それはいまのご時世ではどういう受け止められ方をするか、かなり「やばい」のではと思ったわけだが、やはり検索してみるとそういう話はあるようだ。
2016.11.18 週刊ポストセブン 熱海「貫一お宮像」に「暴力肯定・助長の意図なし」プレート
この記事によると「物語を忠実に再現したもので、決して暴力を肯定したり助長するものではありません」と書かれたプレートが最近になって添えられたのだそうだ。
この記事の中ではそれを否定的にとらえているようだし、金色夜叉を知っていれば問題がないはずなのに外国人におもねりすぎるという論調ではあるが、わたしは、これは「いまどきありえない」と思う。たとえばだが「昔はこうだったんですよ」とプレートを添えてアメリカの白人が黒人を打擲する図でも像でも公の場(観光地)に展示したらどうなるか。あるいは「いまでも一部の国はこうなんですよ」と、幼い子供が労働させられたりぶたれている姿を、博物館でも何でもなく、ただ一般人がいる場所に展示したらどうなるか。どう考えても「即刻アウト」である。

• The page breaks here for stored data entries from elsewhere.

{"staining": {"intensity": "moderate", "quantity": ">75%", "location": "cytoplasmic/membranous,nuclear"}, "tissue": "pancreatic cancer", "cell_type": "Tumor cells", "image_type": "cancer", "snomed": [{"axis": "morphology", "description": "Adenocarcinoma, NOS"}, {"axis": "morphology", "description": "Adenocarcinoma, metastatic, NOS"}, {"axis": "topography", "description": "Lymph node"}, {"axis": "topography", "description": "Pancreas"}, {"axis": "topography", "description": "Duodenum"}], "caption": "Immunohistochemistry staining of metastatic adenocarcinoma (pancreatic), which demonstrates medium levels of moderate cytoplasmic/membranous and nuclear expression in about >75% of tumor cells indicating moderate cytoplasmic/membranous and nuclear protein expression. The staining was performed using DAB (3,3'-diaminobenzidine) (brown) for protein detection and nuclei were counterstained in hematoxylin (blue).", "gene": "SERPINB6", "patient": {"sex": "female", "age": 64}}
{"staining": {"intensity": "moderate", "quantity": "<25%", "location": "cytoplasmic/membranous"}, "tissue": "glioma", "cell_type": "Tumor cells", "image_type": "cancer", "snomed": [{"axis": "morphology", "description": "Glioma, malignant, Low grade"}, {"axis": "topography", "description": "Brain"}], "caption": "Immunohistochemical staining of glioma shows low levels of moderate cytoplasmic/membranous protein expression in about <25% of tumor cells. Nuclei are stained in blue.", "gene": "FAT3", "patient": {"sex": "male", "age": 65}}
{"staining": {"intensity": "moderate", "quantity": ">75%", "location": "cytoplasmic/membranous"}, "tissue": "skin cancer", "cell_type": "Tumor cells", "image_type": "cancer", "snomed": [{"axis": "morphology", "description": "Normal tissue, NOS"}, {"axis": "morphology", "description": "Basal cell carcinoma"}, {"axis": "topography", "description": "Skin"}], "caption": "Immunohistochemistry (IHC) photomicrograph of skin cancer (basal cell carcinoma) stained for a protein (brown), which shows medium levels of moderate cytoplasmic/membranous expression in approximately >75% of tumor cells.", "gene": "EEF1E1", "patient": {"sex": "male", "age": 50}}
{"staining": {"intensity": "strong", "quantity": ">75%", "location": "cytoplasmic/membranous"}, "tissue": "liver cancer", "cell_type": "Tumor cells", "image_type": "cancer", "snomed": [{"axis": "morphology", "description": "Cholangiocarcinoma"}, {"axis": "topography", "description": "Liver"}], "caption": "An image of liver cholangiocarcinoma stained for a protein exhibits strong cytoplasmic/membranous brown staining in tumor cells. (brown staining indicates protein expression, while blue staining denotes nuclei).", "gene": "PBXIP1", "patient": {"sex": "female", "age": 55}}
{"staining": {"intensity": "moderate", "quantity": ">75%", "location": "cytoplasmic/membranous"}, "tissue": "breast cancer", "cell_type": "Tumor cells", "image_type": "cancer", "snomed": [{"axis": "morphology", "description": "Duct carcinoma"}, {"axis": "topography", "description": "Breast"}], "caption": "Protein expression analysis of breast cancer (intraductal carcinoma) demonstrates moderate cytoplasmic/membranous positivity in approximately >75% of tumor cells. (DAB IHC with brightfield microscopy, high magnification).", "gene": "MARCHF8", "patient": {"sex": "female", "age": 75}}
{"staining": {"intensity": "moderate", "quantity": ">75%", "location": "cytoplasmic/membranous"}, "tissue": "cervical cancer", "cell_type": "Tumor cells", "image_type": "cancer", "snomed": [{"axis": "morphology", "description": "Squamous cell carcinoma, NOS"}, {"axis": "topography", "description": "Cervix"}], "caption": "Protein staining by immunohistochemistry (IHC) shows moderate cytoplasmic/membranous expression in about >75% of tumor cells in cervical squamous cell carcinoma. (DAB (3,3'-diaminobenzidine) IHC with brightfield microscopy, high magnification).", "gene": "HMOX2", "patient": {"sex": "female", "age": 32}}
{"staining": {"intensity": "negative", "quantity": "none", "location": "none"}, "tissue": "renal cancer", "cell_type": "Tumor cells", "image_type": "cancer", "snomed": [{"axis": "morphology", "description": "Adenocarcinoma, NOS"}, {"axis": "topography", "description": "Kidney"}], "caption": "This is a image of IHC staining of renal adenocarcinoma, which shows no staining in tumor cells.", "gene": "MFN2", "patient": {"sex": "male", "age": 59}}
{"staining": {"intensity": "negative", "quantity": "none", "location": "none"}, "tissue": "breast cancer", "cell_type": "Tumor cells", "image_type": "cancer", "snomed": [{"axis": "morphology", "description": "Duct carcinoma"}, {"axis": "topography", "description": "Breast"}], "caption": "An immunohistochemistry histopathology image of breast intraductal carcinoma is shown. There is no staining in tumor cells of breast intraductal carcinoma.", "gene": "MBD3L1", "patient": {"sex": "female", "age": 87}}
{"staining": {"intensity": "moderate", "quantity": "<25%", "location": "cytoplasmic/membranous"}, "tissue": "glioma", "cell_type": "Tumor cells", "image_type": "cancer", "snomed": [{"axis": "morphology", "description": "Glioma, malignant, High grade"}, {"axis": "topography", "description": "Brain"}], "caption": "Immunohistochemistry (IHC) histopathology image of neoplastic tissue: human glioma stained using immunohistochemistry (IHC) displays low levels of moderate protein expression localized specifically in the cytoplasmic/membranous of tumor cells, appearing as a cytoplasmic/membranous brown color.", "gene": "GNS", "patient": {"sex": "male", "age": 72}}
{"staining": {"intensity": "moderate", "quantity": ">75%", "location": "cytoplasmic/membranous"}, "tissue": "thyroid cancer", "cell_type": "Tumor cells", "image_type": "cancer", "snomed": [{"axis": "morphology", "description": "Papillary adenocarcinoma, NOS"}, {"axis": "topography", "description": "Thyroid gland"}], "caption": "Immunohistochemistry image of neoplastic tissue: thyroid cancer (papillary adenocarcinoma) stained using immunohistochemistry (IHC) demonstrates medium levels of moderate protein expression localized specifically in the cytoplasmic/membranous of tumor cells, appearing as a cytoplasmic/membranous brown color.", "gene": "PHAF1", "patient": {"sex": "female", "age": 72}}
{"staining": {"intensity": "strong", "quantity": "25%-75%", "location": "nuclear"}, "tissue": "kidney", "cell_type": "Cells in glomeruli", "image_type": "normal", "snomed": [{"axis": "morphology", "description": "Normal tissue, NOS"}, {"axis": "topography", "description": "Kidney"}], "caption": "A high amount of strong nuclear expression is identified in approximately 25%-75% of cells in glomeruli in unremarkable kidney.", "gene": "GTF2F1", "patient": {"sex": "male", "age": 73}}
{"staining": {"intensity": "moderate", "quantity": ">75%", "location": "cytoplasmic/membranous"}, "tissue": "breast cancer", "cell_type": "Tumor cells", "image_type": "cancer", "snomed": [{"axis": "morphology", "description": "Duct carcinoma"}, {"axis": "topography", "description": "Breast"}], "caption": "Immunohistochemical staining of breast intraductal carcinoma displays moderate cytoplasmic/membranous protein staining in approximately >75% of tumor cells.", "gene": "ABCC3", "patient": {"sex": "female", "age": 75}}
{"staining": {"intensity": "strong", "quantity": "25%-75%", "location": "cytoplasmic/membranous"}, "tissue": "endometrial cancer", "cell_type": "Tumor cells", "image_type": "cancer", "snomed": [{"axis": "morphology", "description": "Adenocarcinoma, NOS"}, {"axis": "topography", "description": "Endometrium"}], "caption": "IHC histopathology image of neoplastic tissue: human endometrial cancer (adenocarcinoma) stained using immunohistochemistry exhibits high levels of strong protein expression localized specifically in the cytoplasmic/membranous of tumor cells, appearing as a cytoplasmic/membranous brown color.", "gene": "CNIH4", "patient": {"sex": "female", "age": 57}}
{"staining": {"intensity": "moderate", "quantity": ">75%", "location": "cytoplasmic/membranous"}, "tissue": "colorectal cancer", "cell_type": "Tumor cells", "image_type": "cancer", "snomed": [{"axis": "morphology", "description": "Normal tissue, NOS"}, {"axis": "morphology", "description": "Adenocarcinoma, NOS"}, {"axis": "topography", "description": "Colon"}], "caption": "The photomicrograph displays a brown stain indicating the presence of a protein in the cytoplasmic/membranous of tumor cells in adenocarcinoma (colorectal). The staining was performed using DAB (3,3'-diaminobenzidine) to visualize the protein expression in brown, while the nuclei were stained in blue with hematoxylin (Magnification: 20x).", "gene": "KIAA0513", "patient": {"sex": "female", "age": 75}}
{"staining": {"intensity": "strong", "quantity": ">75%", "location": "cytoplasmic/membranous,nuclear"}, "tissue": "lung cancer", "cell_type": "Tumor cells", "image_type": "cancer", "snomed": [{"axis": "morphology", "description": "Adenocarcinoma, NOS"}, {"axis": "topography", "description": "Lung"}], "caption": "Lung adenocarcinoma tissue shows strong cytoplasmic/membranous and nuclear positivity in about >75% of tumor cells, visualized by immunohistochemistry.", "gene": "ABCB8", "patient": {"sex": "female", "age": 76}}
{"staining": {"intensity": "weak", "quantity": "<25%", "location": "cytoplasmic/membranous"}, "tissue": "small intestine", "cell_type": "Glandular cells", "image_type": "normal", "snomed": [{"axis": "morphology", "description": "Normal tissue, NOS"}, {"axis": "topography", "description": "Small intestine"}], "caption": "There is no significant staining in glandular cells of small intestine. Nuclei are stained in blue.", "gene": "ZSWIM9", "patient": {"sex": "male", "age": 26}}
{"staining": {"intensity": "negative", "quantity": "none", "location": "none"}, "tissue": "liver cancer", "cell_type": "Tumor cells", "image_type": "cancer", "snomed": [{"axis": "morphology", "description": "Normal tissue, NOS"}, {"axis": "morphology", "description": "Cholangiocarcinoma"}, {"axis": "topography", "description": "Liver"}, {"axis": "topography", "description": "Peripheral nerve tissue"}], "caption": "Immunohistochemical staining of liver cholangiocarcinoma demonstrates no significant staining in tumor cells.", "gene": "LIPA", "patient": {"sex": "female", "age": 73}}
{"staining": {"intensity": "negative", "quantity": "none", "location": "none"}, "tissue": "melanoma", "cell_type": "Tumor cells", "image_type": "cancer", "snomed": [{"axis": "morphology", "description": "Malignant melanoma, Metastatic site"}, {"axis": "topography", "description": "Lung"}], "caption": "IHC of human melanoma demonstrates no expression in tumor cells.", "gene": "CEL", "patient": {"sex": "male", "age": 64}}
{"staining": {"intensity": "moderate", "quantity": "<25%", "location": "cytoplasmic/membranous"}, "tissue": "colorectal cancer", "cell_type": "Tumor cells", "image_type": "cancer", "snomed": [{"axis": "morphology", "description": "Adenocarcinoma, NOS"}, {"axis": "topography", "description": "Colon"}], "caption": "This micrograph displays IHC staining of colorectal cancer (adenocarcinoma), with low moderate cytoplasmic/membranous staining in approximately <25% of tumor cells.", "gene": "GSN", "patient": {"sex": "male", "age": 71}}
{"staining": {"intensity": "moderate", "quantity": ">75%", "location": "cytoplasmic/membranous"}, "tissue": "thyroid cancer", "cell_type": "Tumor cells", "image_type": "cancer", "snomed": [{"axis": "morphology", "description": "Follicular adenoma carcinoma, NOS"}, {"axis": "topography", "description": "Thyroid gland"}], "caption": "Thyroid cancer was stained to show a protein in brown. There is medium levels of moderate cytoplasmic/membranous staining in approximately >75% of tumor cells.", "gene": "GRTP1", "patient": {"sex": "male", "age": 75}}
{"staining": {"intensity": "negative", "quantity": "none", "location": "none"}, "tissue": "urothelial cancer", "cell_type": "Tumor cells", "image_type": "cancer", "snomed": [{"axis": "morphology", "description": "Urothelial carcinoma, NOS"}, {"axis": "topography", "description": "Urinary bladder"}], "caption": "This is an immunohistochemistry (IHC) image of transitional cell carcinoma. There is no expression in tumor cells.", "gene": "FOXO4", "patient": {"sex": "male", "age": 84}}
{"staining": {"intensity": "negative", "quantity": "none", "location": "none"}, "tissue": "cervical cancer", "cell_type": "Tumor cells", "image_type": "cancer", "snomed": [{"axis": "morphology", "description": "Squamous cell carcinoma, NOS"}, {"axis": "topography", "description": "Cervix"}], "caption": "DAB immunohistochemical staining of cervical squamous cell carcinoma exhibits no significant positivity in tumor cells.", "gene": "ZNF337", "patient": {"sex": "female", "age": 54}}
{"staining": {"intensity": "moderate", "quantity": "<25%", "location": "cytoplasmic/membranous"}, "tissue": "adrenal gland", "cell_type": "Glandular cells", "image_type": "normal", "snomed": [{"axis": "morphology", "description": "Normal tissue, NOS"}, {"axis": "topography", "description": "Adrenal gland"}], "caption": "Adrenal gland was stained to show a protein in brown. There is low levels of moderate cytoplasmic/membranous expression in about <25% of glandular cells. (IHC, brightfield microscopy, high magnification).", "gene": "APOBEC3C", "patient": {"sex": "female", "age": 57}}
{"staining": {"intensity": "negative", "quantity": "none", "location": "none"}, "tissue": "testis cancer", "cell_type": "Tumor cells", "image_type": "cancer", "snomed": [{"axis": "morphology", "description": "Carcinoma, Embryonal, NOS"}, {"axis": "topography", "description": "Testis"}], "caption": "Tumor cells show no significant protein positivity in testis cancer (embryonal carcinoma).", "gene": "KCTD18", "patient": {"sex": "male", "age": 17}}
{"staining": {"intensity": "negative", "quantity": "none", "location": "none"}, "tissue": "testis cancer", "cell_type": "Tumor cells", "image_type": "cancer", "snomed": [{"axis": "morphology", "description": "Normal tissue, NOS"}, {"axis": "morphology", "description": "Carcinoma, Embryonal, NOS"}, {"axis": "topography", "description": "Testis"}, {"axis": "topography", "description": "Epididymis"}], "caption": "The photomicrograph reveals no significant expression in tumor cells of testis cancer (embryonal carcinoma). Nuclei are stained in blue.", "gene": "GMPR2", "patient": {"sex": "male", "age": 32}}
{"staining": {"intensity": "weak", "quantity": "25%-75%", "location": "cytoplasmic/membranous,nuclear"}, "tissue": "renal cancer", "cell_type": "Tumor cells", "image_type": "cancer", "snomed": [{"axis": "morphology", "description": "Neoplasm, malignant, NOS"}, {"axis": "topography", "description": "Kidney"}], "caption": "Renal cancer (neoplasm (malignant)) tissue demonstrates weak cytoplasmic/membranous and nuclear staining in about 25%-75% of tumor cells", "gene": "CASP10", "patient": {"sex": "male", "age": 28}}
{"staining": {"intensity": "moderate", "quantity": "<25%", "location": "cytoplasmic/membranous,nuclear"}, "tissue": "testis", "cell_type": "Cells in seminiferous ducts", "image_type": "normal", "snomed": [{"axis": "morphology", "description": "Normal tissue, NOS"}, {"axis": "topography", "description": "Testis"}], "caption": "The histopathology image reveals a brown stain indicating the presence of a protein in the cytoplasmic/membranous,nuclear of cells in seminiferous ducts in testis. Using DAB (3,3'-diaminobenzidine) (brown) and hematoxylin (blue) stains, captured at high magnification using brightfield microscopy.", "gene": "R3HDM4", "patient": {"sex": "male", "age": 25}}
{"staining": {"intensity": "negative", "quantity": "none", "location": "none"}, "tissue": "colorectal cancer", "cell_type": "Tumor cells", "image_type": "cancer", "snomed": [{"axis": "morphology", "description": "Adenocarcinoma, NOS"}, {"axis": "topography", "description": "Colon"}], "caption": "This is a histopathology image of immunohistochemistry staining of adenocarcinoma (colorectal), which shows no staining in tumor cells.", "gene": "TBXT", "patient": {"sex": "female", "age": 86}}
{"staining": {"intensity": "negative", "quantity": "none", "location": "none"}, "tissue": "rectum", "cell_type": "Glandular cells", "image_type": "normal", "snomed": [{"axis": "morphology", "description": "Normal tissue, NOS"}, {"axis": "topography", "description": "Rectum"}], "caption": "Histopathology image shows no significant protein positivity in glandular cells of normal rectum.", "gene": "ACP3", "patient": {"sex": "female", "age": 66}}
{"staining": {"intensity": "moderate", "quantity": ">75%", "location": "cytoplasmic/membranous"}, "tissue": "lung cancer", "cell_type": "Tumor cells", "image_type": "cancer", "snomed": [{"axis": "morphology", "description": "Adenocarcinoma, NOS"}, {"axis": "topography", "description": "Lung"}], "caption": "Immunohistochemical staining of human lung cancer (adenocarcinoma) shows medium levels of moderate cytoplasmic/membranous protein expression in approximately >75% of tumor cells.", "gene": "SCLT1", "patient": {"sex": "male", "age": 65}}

文学、映像作品、歴史的な資料などの展示物については、不特定多数の人がたまたま歩いていて目にするようなものではない。それを見ようと思って見る人がほとんどだ。だが海岸に足蹴の像があったら…即刻アウトである。この差は大きく、根本的なものだ。だから文中にあるような「女性が殺人の被害者になるような作品が作れなくなるのでは」といった話とは異なる。書いている人はわかっていて混ぜかえしているのか、その程度の認識なのかはわからないが、公の場に暴力をふるう像があっていい理由は何も思い浮かばない。以上。